→ THE PROBLEM
Could you copy out all of the records below exactly, leaving out every picture?

[Dataset entries]
********

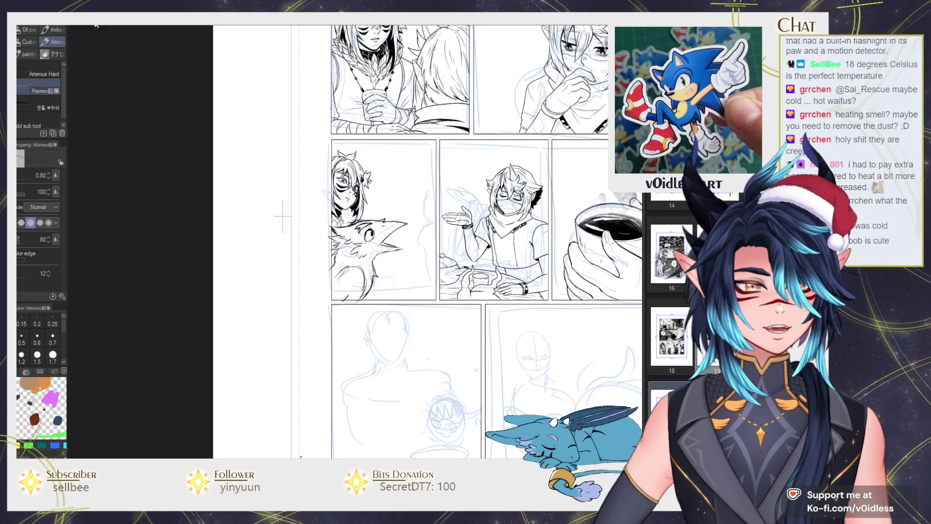
scroll(276, 279, up, 4)
scroll(154, 260, down, 3)
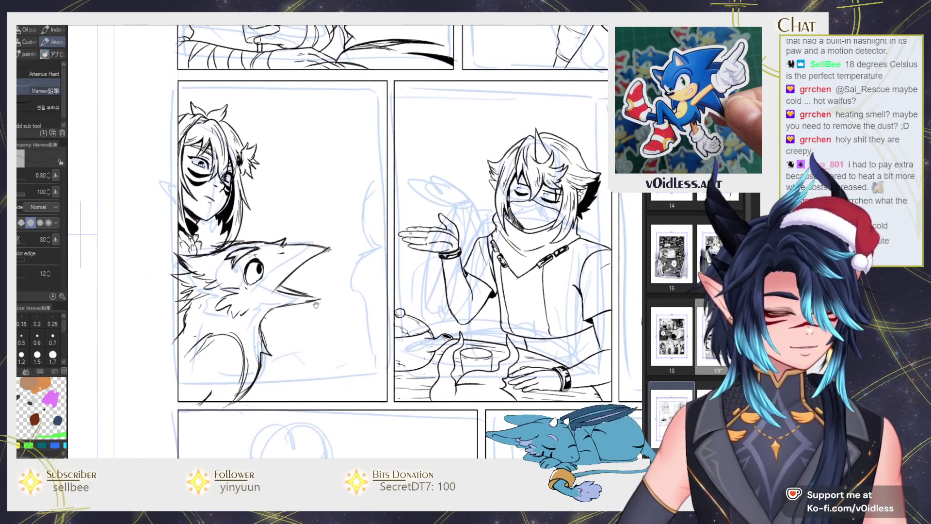
key(h)
scroll(360, 229, up, 3)
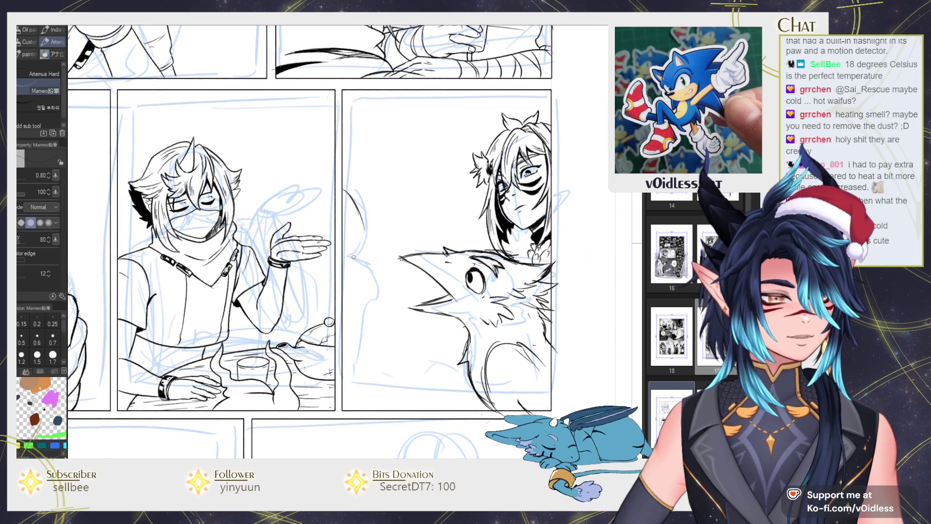
scroll(280, 207, up, 2)
drag(289, 185, 214, 80)
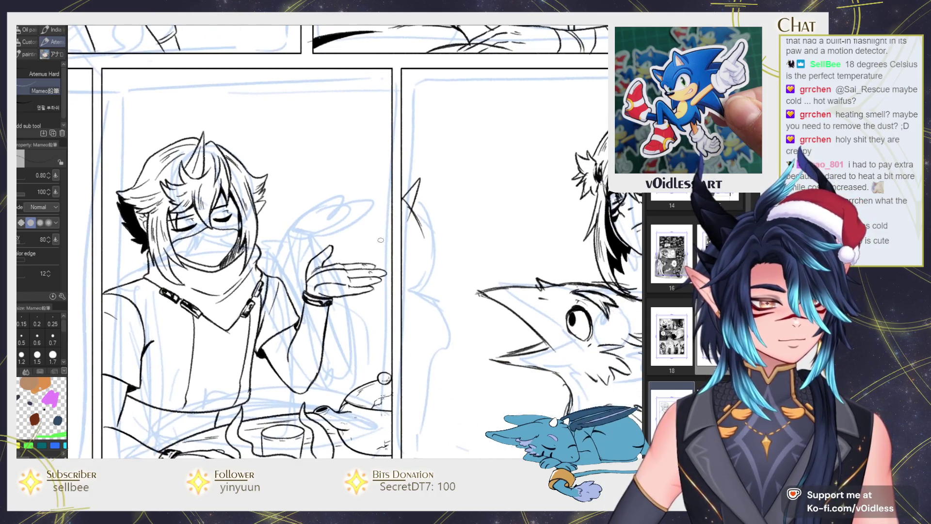
drag(423, 187, 423, 235)
scroll(423, 236, down, 2)
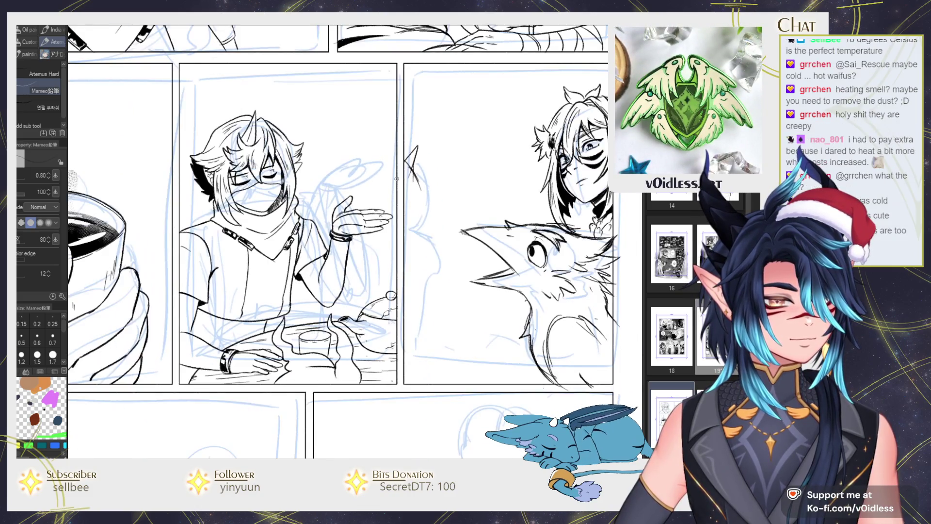
Lasso and duplicate the masked character, then shrink the copy into the bird panel.
key(m)
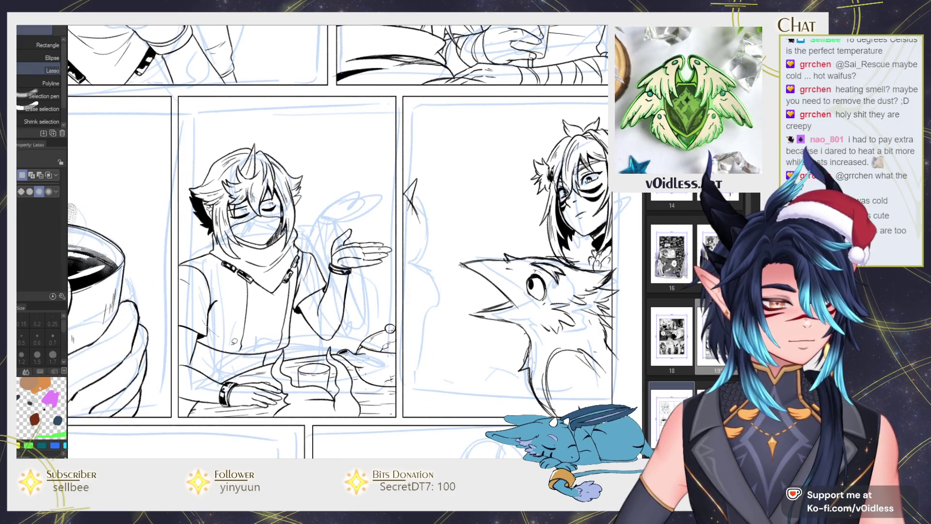
drag(170, 223, 165, 269)
key(ctrl+c)
key(ctrl+v)
key(ctrl+t)
mouse_move(311, 249)
mouse_down()
mouse_move(473, 266)
mouse_move(447, 257)
mouse_move(432, 284)
mouse_up()
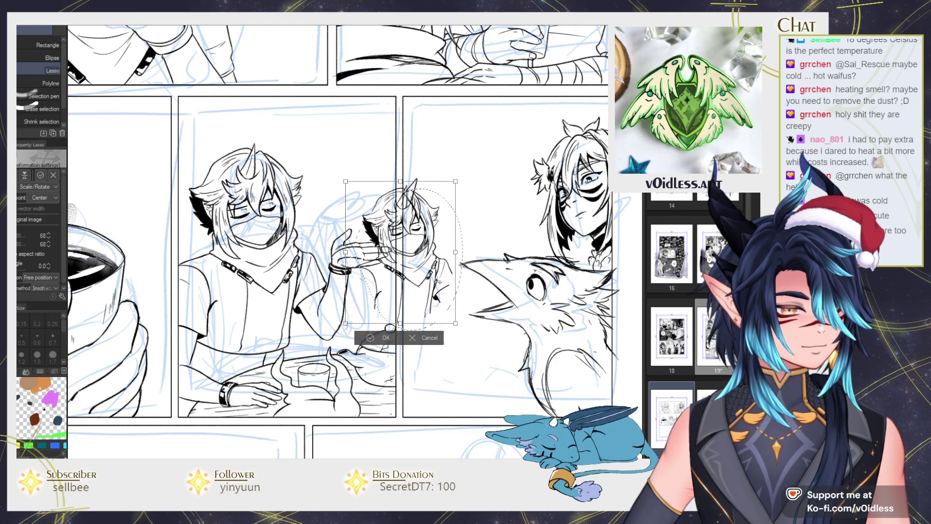
key(Return)
Erase excess sketch lines around the small copy and Liquify its lines into shape.
key(e)
drag(368, 214, 388, 282)
drag(378, 194, 383, 340)
drag(388, 301, 368, 232)
scroll(388, 271, down, 5)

********

→ RESULT
scroll(276, 279, up, 4)
scroll(154, 260, down, 3)
key(h)
scroll(360, 229, up, 3)
scroll(280, 207, up, 2)
drag(289, 185, 214, 80)
drag(423, 187, 423, 235)
scroll(423, 236, down, 2)
Lasso and duplicate the masked character, then shrink the copy into the bird panel.
key(m)
drag(170, 223, 165, 269)
key(ctrl+c)
key(ctrl+v)
key(ctrl+t)
mouse_move(311, 249)
mouse_down()
mouse_move(473, 266)
mouse_move(447, 257)
mouse_move(432, 284)
mouse_up()
key(Return)
Erase excess sketch lines around the small copy and Liquify its lines into shape.
key(e)
drag(368, 214, 388, 282)
drag(378, 194, 383, 340)
drag(388, 301, 368, 232)
scroll(388, 271, down, 5)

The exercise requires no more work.